### TASK GOAL
Transcribe every entry word for word, leaving out all images.

### INFORMATION GIVEN
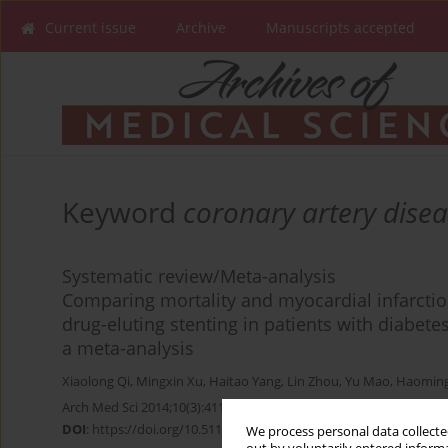
Current issue
Archive
Manuscripts accepted
Keyword
coronary artery dise
Systematic review/Meta-analysis
Comparing mortality and myocardial infarctio
drug-eluting stenting in patients with diabete
a meta-analysis
Xiaolong Qi
,
Mingxin Xu
,
Haitao Yang
,
Lin Zhou
,
Yu Mao
,
Haoming
Arch Med Sci 2014;10(3):411-418
DOI
:
https://doi.org/10.5114/aoms.2014.43734
We process personal data collected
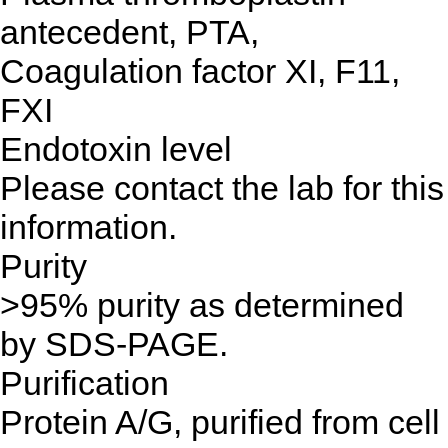
antecedent, PTA,
Coagulation factor XI, F11,
FXI
Endotoxin level
Please contact the lab for this
information.
Purity
>95% purity as determined
by SDS-PAGE.
Purification
Protein A/G, purified from cell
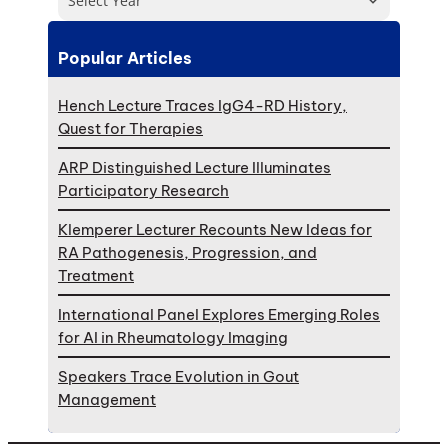
Select Year
Popular Articles
Hench Lecture Traces IgG4-RD History,
Quest for Therapies
ARP Distinguished Lecture Illuminates
Participatory Research
Klemperer Lecturer Recounts New Ideas for
RA Pathogenesis, Progression, and
Treatment
International Panel Explores Emerging Roles
for AI in Rheumatology Imaging
Speakers Trace Evolution in Gout
Management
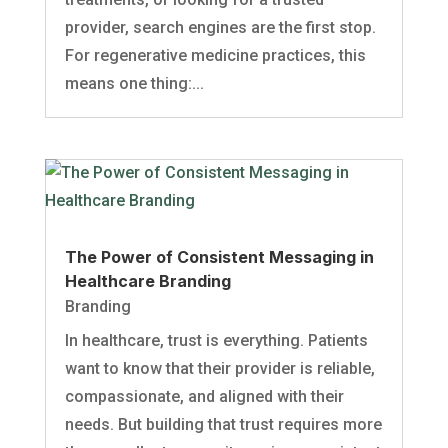
provider, search engines are the first stop.
For regenerative medicine practices, this
means one thing:...
The Power of Consistent Messaging in
Healthcare Branding
Branding
In healthcare, trust is everything. Patients
want to know that their provider is reliable,
compassionate, and aligned with their
needs. But building that trust requires more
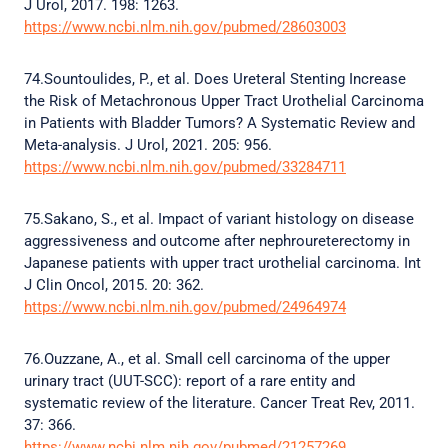
J Urol, 2017. 198: 1263.
https://www.ncbi.nlm.nih.gov/pubmed/28603003
74.Sountoulides, P., et al. Does Ureteral Stenting Increase
the Risk of Metachronous Upper Tract Urothelial Carcinoma
in Patients with Bladder Tumors? A Systematic Review and
Meta-analysis. J Urol, 2021. 205: 956.
https://www.ncbi.nlm.nih.gov/pubmed/33284711
75.Sakano, S., et al. Impact of variant histology on disease
aggressiveness and outcome after nephroureterectomy in
Japanese patients with upper tract urothelial carcinoma. Int
J Clin Oncol, 2015. 20: 362.
https://www.ncbi.nlm.nih.gov/pubmed/24964974
76.Ouzzane, A., et al. Small cell carcinoma of the upper
urinary tract (UUT-SCC): report of a rare entity and
systematic review of the literature. Cancer Treat Rev, 2011.
37: 366.
https://www.ncbi.nlm.nih.gov/pubmed/21257269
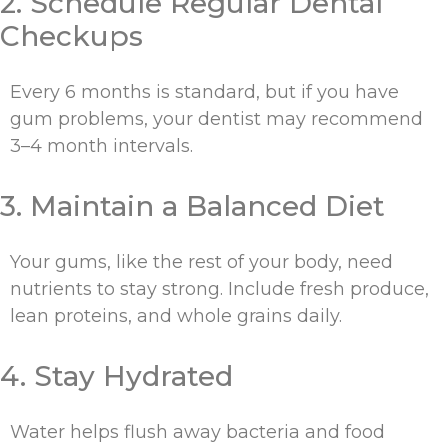
2. Schedule Regular Dental
Checkups
Every 6 months is standard, but if you have
gum problems, your dentist may recommend
3–4 month intervals.
3. Maintain a Balanced Diet
Your gums, like the rest of your body, need
nutrients to stay strong. Include fresh produce,
lean proteins, and whole grains daily.
4. Stay Hydrated
Water helps flush away bacteria and food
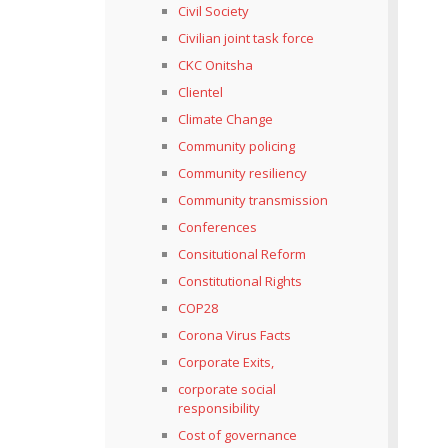
Civil Society
Civilian joint task force
CKC Onitsha
Clientel
Climate Change
Community policing
Community resiliency
Community transmission
Conferences
Consitutional Reform
Constitutional Rights
COP28
Corona Virus Facts
Corporate Exits,
corporate social
responsibility
Cost of governance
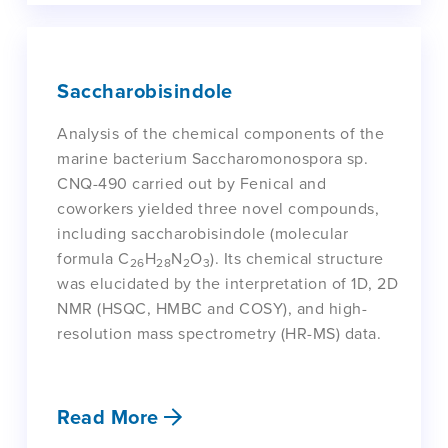
Saccharobisindole
Analysis of the chemical components of the
marine bacterium Saccharomonospora sp.
CNQ-490 carried out by Fenical and
coworkers yielded three novel compounds,
including saccharobisindole (molecular
formula C
H
N
O
). Its chemical structure
26
28
2
3
was elucidated by the interpretation of 1D, 2D
NMR (HSQC, HMBC and COSY), and high-
resolution mass spectrometry (HR-MS) data.
Read More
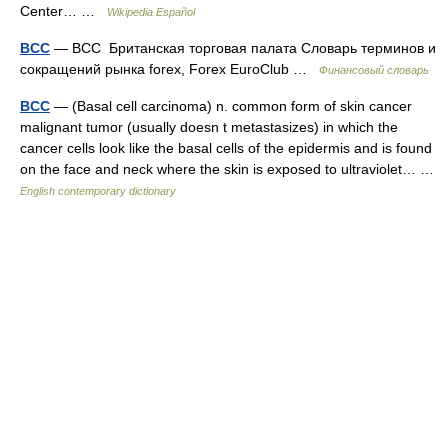
Center… …
Wikipedia Español
BCC
— BCC Британская торговая палата Словарь терминов и
сокращений рынка forex, Forex EuroClub …
Финансовый словарь
BCC
— (Basal cell carcinoma) n. common form of skin cancer
malignant tumor (usually doesn t metastasizes) in which the
cancer cells look like the basal cells of the epidermis and is found
on the face and neck where the skin is exposed to ultraviolet… …
English contemporary dictionary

### RESULT OF THE TASK
Current issue
Archive
Manuscripts accepted
Keyword
coronary artery dise
Systematic review/Meta-analysis
Comparing mortality and myocardial infarctio
drug-eluting stenting in patients with diabete
a meta-analysis
Xiaolong Qi
,
Mingxin Xu
,
Haitao Yang
,
Lin Zhou
,
Yu Mao
,
Haoming
Arch Med Sci 2014;10(3):411-418
DOI
:
https://doi.org/10.5114/aoms.2014.43734
We process personal data collected
antecedent, PTA,
Coagulation factor XI, F11,
FXI
Endotoxin level
Please contact the lab for this
information.
Purity
>95% purity as determined
by SDS-PAGE.
Purification
Protein A/G, purified from cell
Select Year
Popular Articles
Hench Lecture Traces IgG4-RD History,
Quest for Therapies
ARP Distinguished Lecture Illuminates
Participatory Research
Klemperer Lecturer Recounts New Ideas for
RA Pathogenesis, Progression, and
Treatment
International Panel Explores Emerging Roles
for AI in Rheumatology Imaging
Speakers Trace Evolution in Gout
Management
provider, search engines are the first stop.
For regenerative medicine practices, this
means one thing:...
The Power of Consistent Messaging in
Healthcare Branding
Branding
In healthcare, trust is everything. Patients
want to know that their provider is reliable,
compassionate, and aligned with their
needs. But building that trust requires more
J Urol, 2017. 198: 1263.
https://www.ncbi.nlm.nih.gov/pubmed/28603003
74.Sountoulides, P., et al. Does Ureteral Stenting Increase
the Risk of Metachronous Upper Tract Urothelial Carcinoma
in Patients with Bladder Tumors? A Systematic Review and
Meta-analysis. J Urol, 2021. 205: 956.
https://www.ncbi.nlm.nih.gov/pubmed/33284711
75.Sakano, S., et al. Impact of variant histology on disease
aggressiveness and outcome after nephroureterectomy in
Japanese patients with upper tract urothelial carcinoma. Int
J Clin Oncol, 2015. 20: 362.
https://www.ncbi.nlm.nih.gov/pubmed/24964974
76.Ouzzane, A., et al. Small cell carcinoma of the upper
urinary tract (UUT-SCC): report of a rare entity and
systematic review of the literature. Cancer Treat Rev, 2011.
37: 366.
https://www.ncbi.nlm.nih.gov/pubmed/21257269
2. Schedule Regular Dental
Checkups
Every 6 months is standard, but if you have
gum problems, your dentist may recommend
3–4 month intervals.
3. Maintain a Balanced Diet
Your gums, like the rest of your body, need
nutrients to stay strong. Include fresh produce,
lean proteins, and whole grains daily.
4. Stay Hydrated
Water helps flush away bacteria and food
Civil Society
Civilian joint task force
CKC Onitsha
Clientel
Climate Change
Community policing
Community resiliency
Community transmission
Conferences
Consitutional Reform
Constitutional Rights
COP28
Corona Virus Facts
Corporate Exits,
corporate social
responsibility
Cost of governance
Saccharobisindole
Analysis of the chemical components of the
marine bacterium Saccharomonospora sp.
CNQ-490 carried out by Fenical and
coworkers yielded three novel compounds,
including saccharobisindole (molecular
formula C
H
N
O
). Its chemical structure
26
28
2
3
was elucidated by the interpretation of 1D, 2D
NMR (HSQC, HMBC and COSY), and high-
resolution mass spectrometry (HR-MS) data.
Read More
Center… …
Wikipedia Español
BCC
— BCC Британская торговая палата Словарь терминов и
сокращений рынка forex, Forex EuroClub …
Финансовый словарь
BCC
— (Basal cell carcinoma) n. common form of skin cancer
malignant tumor (usually doesn t metastasizes) in which the
cancer cells look like the basal cells of the epidermis and is found
on the face and neck where the skin is exposed to ultraviolet… …
English contemporary dictionary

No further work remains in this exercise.